Pendant qu’il ne se remet que trop péniblement des vagues d’un désaveu consécutif au vote de la nouvelle loi électorale, le Premier ministre Choguel se retrouve à nouveau sous les feux des réprobations et protestations d’une frange assez imposante de la classe politique malienne. On y dénombre des mastodontes comme l’ancien parti majoritaire, l’Adema-Pasj, le parti Yelema de Moussa Mara ou encore l’ensemble des entités constitutives du Cadre des partis et regroupements politiques pour une transition réussie. À travers une salve de communiqués successifs, ces composantes influentes de la scène politique malienne ne se contentent pas de relever un manquement du chef du Gouvernement à son devoir d’œuvrer au rassemblement des Maliens et d’impartialité dans le jeu électoral. Chose inédite : ils s’expriment à l’unisson pour réclamer ouvertement que Choguel Maiga rende tout bonnement le tablier. En cause, une récente sortie médiatique très controversée du Premier ministre sur la chaîne nationale où il s’illustre par un appel à l’union sacrée «des forces du changement» contre celles du mal». Intervenue dans la foulée d’un processus électoral en pleine marche depuis la relance des concertations entre la classe politique et le ministère de l’administration territoriale, le propos du Premier ministre aura été perçu comme un arrogant affichage partisan voire un aveu de partialité qui le disqualifie et compromet sa crédibilité en tant qu’arbitre du jeu électoral ou même comme interlocuteur de la classe politique dans la conduite de la transition.
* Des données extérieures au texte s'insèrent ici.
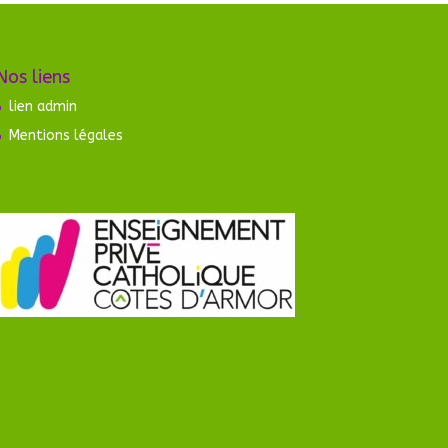
Nos liens
lien admin
Mentions légales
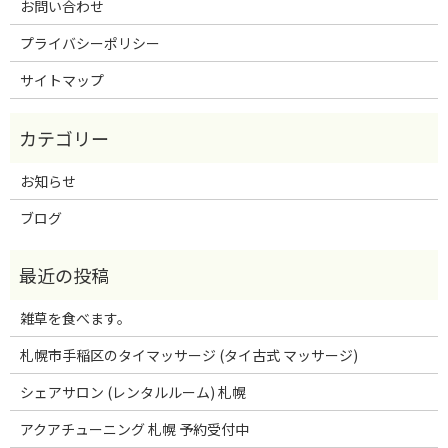
お問い合わせ
プライバシーポリシー
サイトマップ
お知らせ
ブログ
雑草を食べます。
札幌市手稲区のタイマッサージ (タイ古式 マッサージ)
シェアサロン (レンタルルーム) 札幌
アクアチューニング 札幌 予約受付中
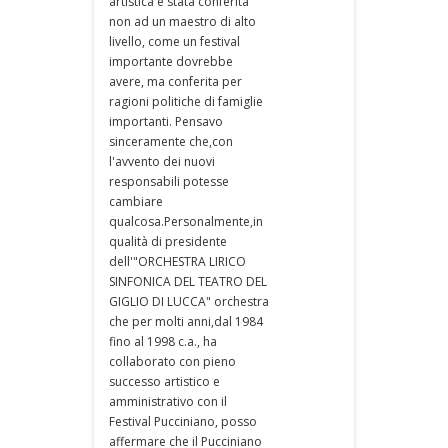
artistica è stata conferita
non ad un maestro di alto
livello, come un festival
importante dovrebbe
avere, ma conferita per
ragioni politiche di famiglie
importanti. Pensavo
sinceramente che,con
l'avvento dei nuovi
responsabili potesse
cambiare
qualcosa.Personalmente,in
qualità di presidente
dell'"ORCHESTRA LIRICO
SINFONICA DEL TEATRO DEL
GIGLIO DI LUCCA" orchestra
che per molti anni,dal 1984
fino al 1998 c.a., ha
collaborato con pieno
successo artistico e
amministrativo con il
Festival Pucciniano, posso
affermare che il Pucciniano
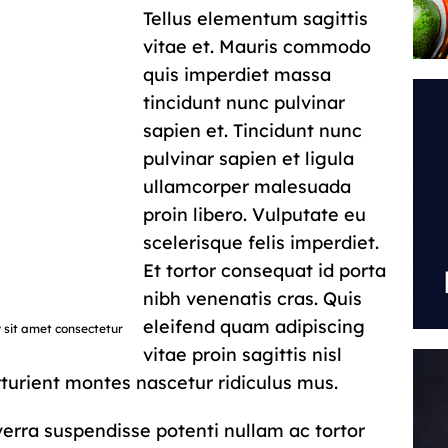
Tellus elementum sagittis
vitae et. Mauris commodo
quis imperdiet massa
tincidunt nunc pulvinar
sapien et. Tincidunt nunc
pulvinar sapien et ligula
ullamcorper malesuada
proin libero. Vulputate eu
scelerisque felis imperdiet.
Et tortor consequat id porta
nibh venenatis cras. Quis
eleifend quam adipiscing
r
sit amet consectetur
vitae proin sagittis nisl
rturient montes nascetur ridiculus mus.
verra suspendisse potenti nullam ac tortor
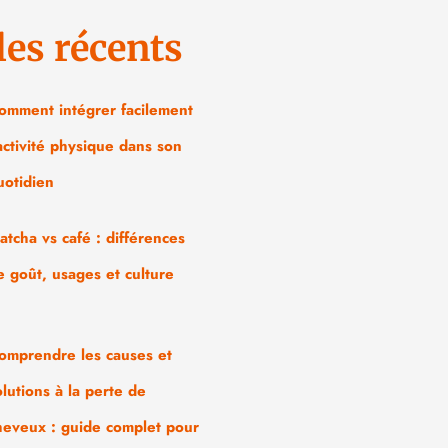
les récents
omment intégrer facilement
’activité physique dans son
uotidien
atcha vs café : différences
e goût, usages et culture
omprendre les causes et
olutions à la perte de
heveux : guide complet pour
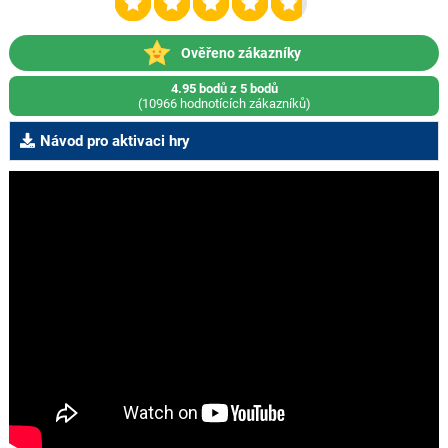
Ověřeno zákazníky
4.95 bodů z 5 bodů
(10966 hodnotících zákazníků)
Návod pro aktivaci hry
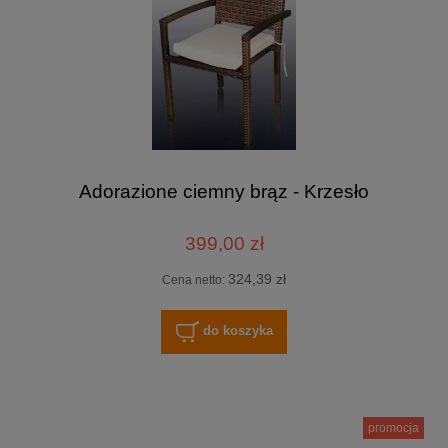
Adorazione ciemny brąz - Krzesło
399,00 zł
324,39 zł
Cena netto:
do koszyka
promocja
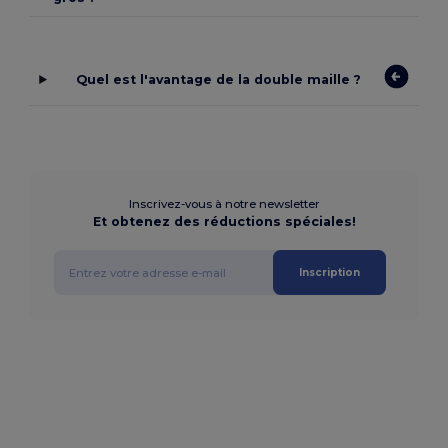
Quel est l'avantage de la double maille ?
Inscrivez-vous à notre newsletter
Et obtenez des réductions spéciales!
Inscription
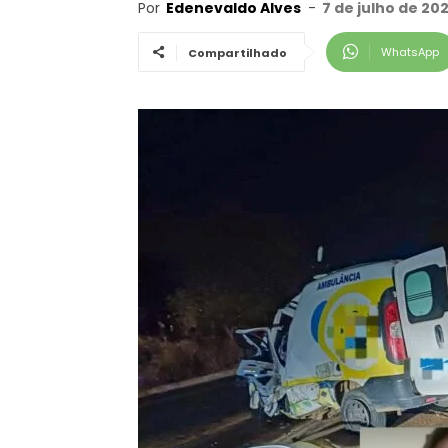
Por
Edenevaldo Alves
-
7 de julho de 20
WhatsApp
Compartilhado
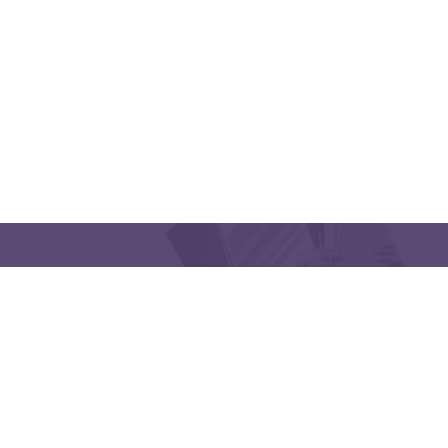
CONTACT US
Latakia University
Phone: (963) 41-2439568
E-mail:
lms@tishreen.edu.sy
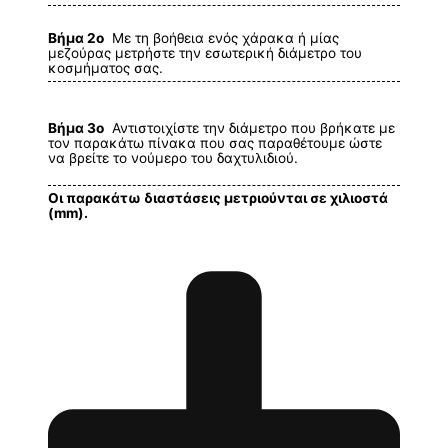
Βήμα 2ο
Με τη βοήθεια ενός χάρακα ή μίας
μεζούρας μετρήστε την εσωτερική διάμετρο του
κοσμήματος σας.
Βήμα 3ο
Αντιστοιχίστε την διάμετρο που βρήκατε με
τον παρακάτω πίνακα που σας παραθέτουμε ώστε
να βρείτε το νούμερο του δαχτυλιδιού.
Οι παρακάτω διαστάσεις μετριούνται σε χιλιοστά
(mm).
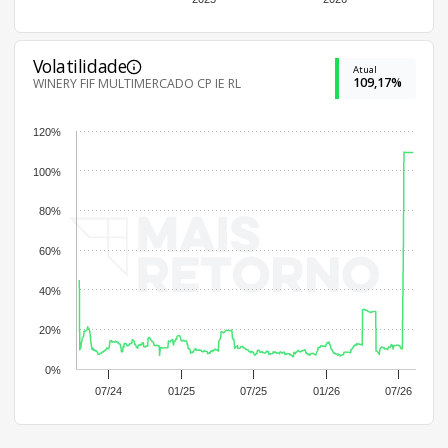
Volatilidade
Atual
109,17%
WINERY FIF MULTIMERCADO CP IE RL
120%
100%
80%
60%
40%
20%
0%
07/24
01/25
07/25
01/26
07/26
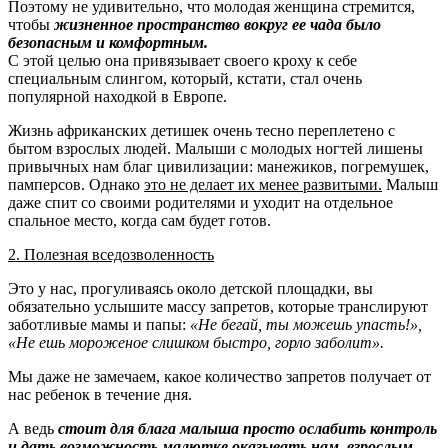
Поэтому не удивительно, что молодая женщина стремится,
чтобы
жизненное пространство вокруг ее чада было
безопасным и комфортным.
С этой целью она привязывает своего кроху к себе
специальным слингом, который, кстати, стал очень
популярной находкой в Европе.
Жизнь африканских детишек очень тесно переплетено с
бытом взрослых людей. Малыши с молодых ногтей лишены
привычных нам благ цивилизации: манежиков, погремушек,
памперсов. Однако
это не делает их менее развитыми.
Малыш
даже спит со своими родителями и уходит на отдельное
спальное место, когда сам будет готов.
2. Полезная вседозволенность
Это у нас, прогуливаясь около детской площадки, вы
обязательно услышите массу запретов, которые транслируют
заботливые мамы и папы:
«Не бегай, ты можешь упасть!»,
«Не ешь мороженое слишком быстро, горло заболит».
Мы даже не замечаем, какое количество запретов получает от
нас ребенок в течение дня.
А ведь
стоит для блага малыша просто ослабить контроль
и дать возможность малютке оказывать нам, взрослым,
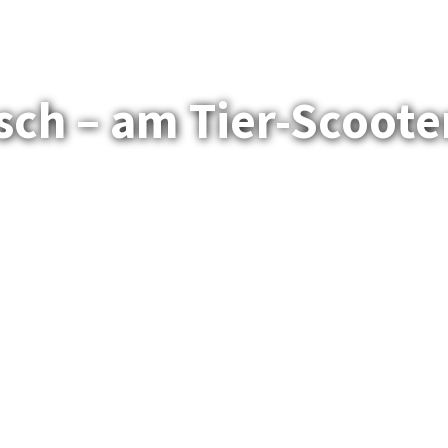
sch – am Tier-Scooter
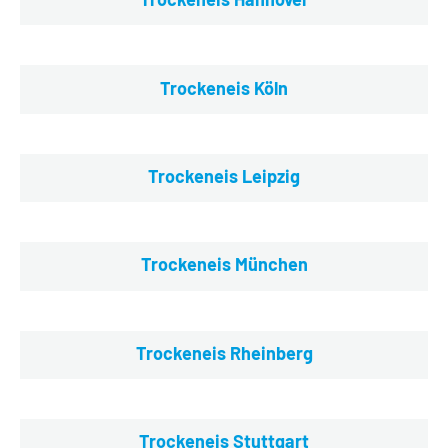
Trockeneis Köln
Trockeneis Leipzig
Trockeneis München
Trockeneis Rheinberg
Trockeneis Stuttgart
Et l’Adema-PASJ d’aller beaucoup plus loin dans ses réclamations en appelant le «président de la Transition à jouer pleinement son rôle constitutionnel de garant de l’unité nationale, de la paix et de la cohésion sociale pour permettre l’organisation d’élections démocratiques, libres, inclusives, transparentes et apaisées». Il s’agit visiblement d’un appel au limogeage, ni plus ni moins, d’un PM dont le séjour à la Primature n’a de cesse de polariser le débat depuis que le bras de fer autour de la loi électorale a été tranché en sa défaveur par l’autorité de nomination.
- Un PM sous le boisseau
Les jours du PM Choguel Maiga à la Primature seraient-ils du coup comptés ? Si ça n’est pas encore le cas, c’est qu’ils ne tiennent plus qu’à un fil très fragile, à en juger par les indices d’une rupture imminente entre le président du Comité Stratégique du M5-RFP et son employeur. Les signaux s’enchaînent, en effet, depuis le coup asséné au chef du gouvernement par le CNT, suivi de son lâchage par la promulgation d’une loi en deçà de ses attentes refondatrices. À défaut de déboucher sur une démission du chef du gouvernement de sa propre initiative ou un limogeage fortement pressenti, s’en est quand même suivi un isolement manifeste de Choguel Maiga ces deniers temps au profit de son successeur le plus plausible à la tête du gouvernement. Le ministre Abdoulaye Diop, il s’agit de lui, ne fait pas que lui disputer sa son ardeur à l’agressivité contre la communauté internationale. Il lui a par deux fois ravi la vedette et mis sous le boisseau, au détour des prouesses diplomatiques du rôle que le Togo de Faure Gnassimbé est en train de jouer auprès du Mali. C’est dans le sillage de cette initiative diplomatique que le ministre des Affaires étrangères togolais a effectué deux passages successifs à Bamako par-dessus la tête du Premier ministre malien : dans d’un premier temps pour enclencher une consolidation des liens bilatéraux entre Lomé et Bamako, ensuite pour s’engager dans la médiation de dénouement de la crise née de l’arrestation des militaires ivoiriens. Le hic est que toutes les deux fois, l’illustre hôte malien est rentré au bercail sans la moindre visite de courtoisie au chef du gouvernement. Idem pour le récent passage du médiateur de la CEDEAO pour le Mali, Goodluck Jonathan. Il s’agit d’un code déchiffrable dans le langage régalien comme une mise à la touche du Premier ministre.